A simple script that uses Pandas and Plotly to extract and visualize Typeracer.com race data

(Work in progress--more comments/explanations to come)


By Kenneth Burchfiel
Released under the MIT License


In [None]:
import plotly.express as px
import matplotlib.pyplot as plt
import pandas as pd
import numpy as np
import plotly.graph_objects as go
import time
from datetime import timedelta
import kaleido
import os
from IPython.display import Image
# Note regarding kaleido: the most recent version didn't work for me. However,
# specifying an older version by entering conda install python-kaleido=0.1.0
# worked great. See https://github.com/plotly/Kaleido/issues/120 )
from generate_screenshot import generate_screenshot

In [None]:
import plotly.io as pio
pio.kaleido.scope.mathjax = None

In [None]:
# current_time = time.time() # Retrieves the current time in Unix seconds, which is what the API uses also. Adding a +1 helps ensure that races that just completed are also included
# current_time

The following cell reads Typeracer race data (which I downloaded from my Typeracer account) into a Pandas DataFrame, then calculates rolling and cumulative averages.

In [None]:
df_race_data = pd.read_csv('race_data.csv')
df_race_data['Last 10 Avg'] = df_race_data['WPM'].rolling(10).mean()
df_race_data['Last 100 Avg'] = df_race_data['WPM'].rolling(100).mean()
df_race_data['Last 1000 Avg'] = df_race_data['WPM'].rolling(1000).mean()
# The following line uses a list comprehension to generate a cumulative average
# of all WPM scores up until the current race. .iloc searches from 0 to i+1 for
# each row so that that row is included in the calculation.
df_race_data['cumulative_avg'] = [round(np.mean(df_race_data.iloc[0:i+1]['WPM']),3) for i in range(len(df_race_data))]
df_race_data

Top 20 races by WPM:

In [None]:
df_race_data.sort_values('WPM', ascending = False).head(20)

Top 10 'Last 10 Average' values:

In [None]:
df_race_data.sort_values('Last 10 Avg', ascending = False).head(20)

Creating interactive charts using Plotly express: (Note: because these are HTML files, they won't display on GitHub; instead, you'll need to download and run the Jupyter notebook on your computer to view them.)

In [None]:
race_line_plot = px.line(df_race_data, x = 'Race #', y = ['WPM', 'Last 10 Avg', 'Last 100 Avg', 'Last 1000 Avg', 'cumulative_avg'])
race_line_plot.write_html('html_output/race_line_plot.html')
race_line_plot

Generating static version of this .html file using Kaleido:

In [None]:
image_width = 3000 # Interestingly, when I tried setting the image width as 3840 (e.g.

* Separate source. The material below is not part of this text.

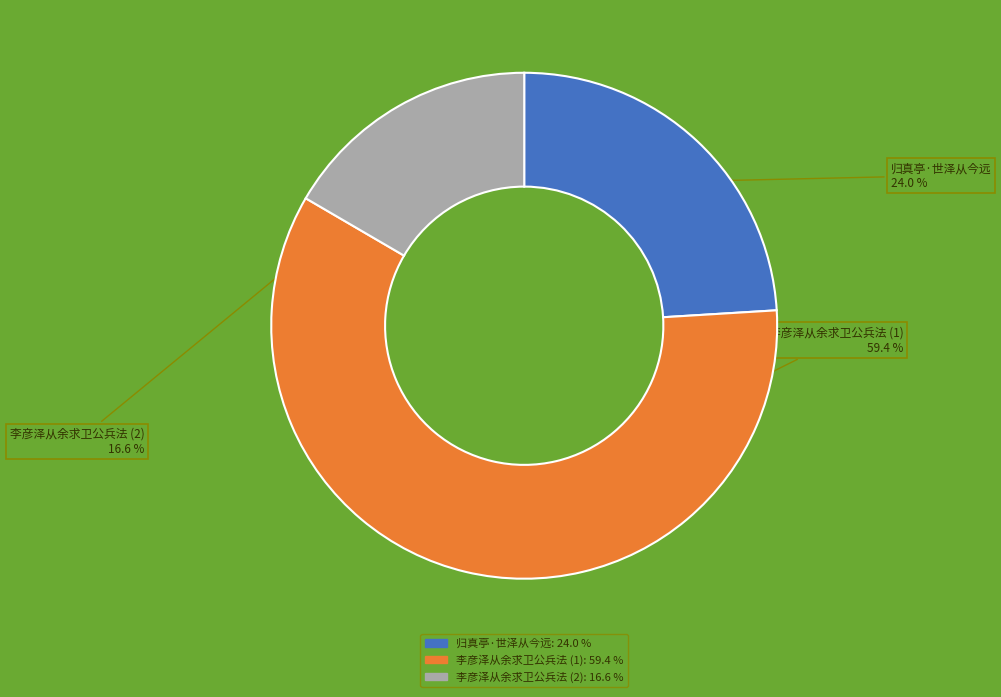

Which category has the biggest portion of the pie?

李彦泽从余求卫公兵法 (1)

UHD resolution), the x axis did not line up properly with the chart.)
image_height = image_width * 9/16
race_line_plot.write_image('png_output/race_line_plot_using_kaleido.png', width = image_width, height = image_height, engine = 'kaleido')
# See https://plotly.com/python/static-image-export/

Here's a copy of the image:

In [None]:
Image(filename = 'png_output/race_line_plot_using_kaleido.png')

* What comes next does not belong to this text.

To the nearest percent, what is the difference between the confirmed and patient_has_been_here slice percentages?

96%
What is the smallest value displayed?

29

Alternate method of generating the screenshot by using Selenium and a web browser: (the output is quite similar)

In [None]:
generate_screenshot(
path_to_html = os.path.join(os.getcwd(), 'html_output'),
html_name = 'race_line_plot.html', 
path_to_image = os.path.join(os.getcwd(), 'png_output'), 
image_name = 'race_line_plot_using_generate_screenshot', 
image_extension = '.png',
window_width = 3000) 
# See https://docs.python.org/3/library/os.path.html for the use of os.path.join().